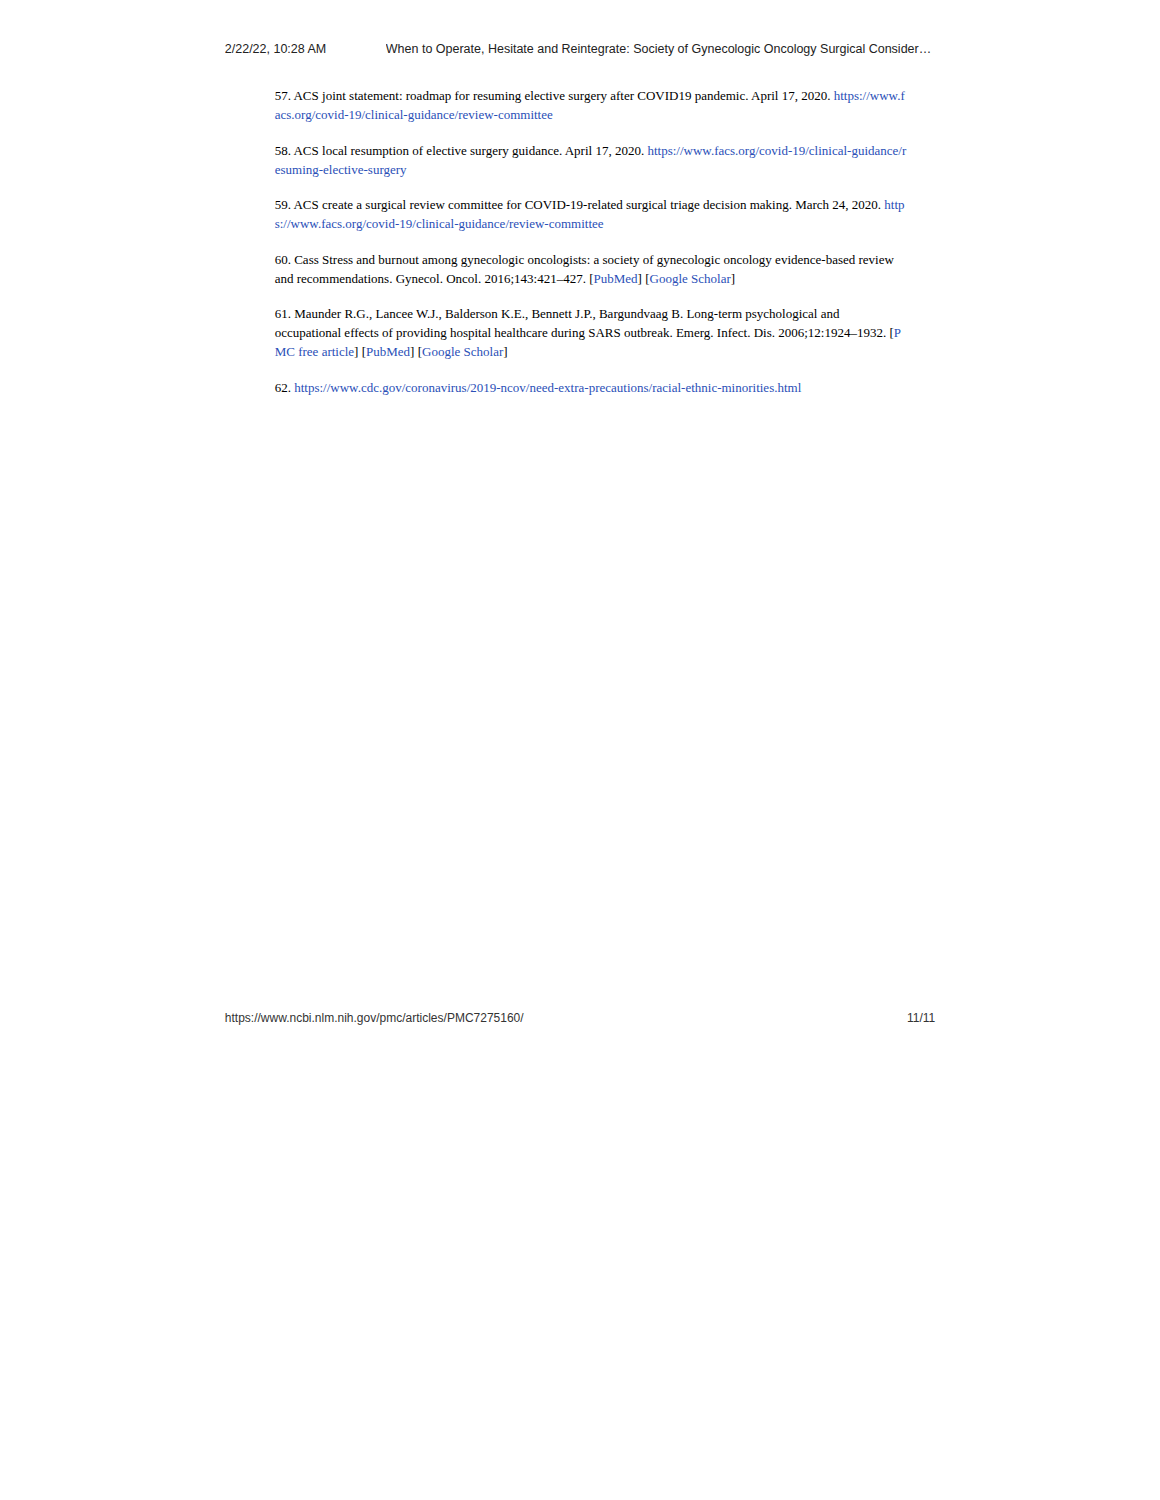2/22/22, 10:28 AM When to Operate, Hesitate and Reintegrate: Society of Gynecologic Oncology Surgical Considerations during the COVID-19 Pa…
57. ACS joint statement: roadmap for resuming elective surgery after COVID19 pandemic. April 17, 2020. https://www.facs.org/covid-19/clinical-guidance/review-committee
58. ACS local resumption of elective surgery guidance. April 17, 2020. https://www.facs.org/covid-19/clinical-guidance/resuming-elective-surgery
59. ACS create a surgical review committee for COVID-19-related surgical triage decision making. March 24, 2020. https://www.facs.org/covid-19/clinical-guidance/review-committee
60. Cass Stress and burnout among gynecologic oncologists: a society of gynecologic oncology evidence-based review and recommendations. Gynecol. Oncol. 2016;143:421–427. [PubMed] [Google Scholar]
61. Maunder R.G., Lancee W.J., Balderson K.E., Bennett J.P., Bargundvaag B. Long-term psychological and occupational effects of providing hospital healthcare during SARS outbreak. Emerg. Infect. Dis. 2006;12:1924–1932. [PMC free article] [PubMed] [Google Scholar]
62. https://www.cdc.gov/coronavirus/2019-ncov/need-extra-precautions/racial-ethnic-minorities.html
https://www.ncbi.nlm.nih.gov/pmc/articles/PMC7275160/ 11/11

Work to complete: Quote, exactly and only, the lines from the first line of the data above through the line containing "60. Cass Stress". The pictures do not belong in it.

Task result:
2/22/22, 10:28 AM When to Operate, Hesitate and Reintegrate: Society of Gynecologic Oncology Surgical Considerations during the COVID-19 Pa…
57. ACS joint statement: roadmap for resuming elective surgery after COVID19 pandemic. April 17, 2020. https://www.facs.org/covid-19/clinical-guidance/review-committee
58. ACS local resumption of elective surgery guidance. April 17, 2020. https://www.facs.org/covid-19/clinical-guidance/resuming-elective-surgery
59. ACS create a surgical review committee for COVID-19-related surgical triage decision making. March 24, 2020. https://www.facs.org/covid-19/clinical-guidance/review-committee
60. Cass Stress and burnout among gynecologic oncologists: a society of gynecologic oncology evidence-based review and recommendations. Gynecol. Oncol. 2016;143:421–427. [PubMed] [Google Scholar]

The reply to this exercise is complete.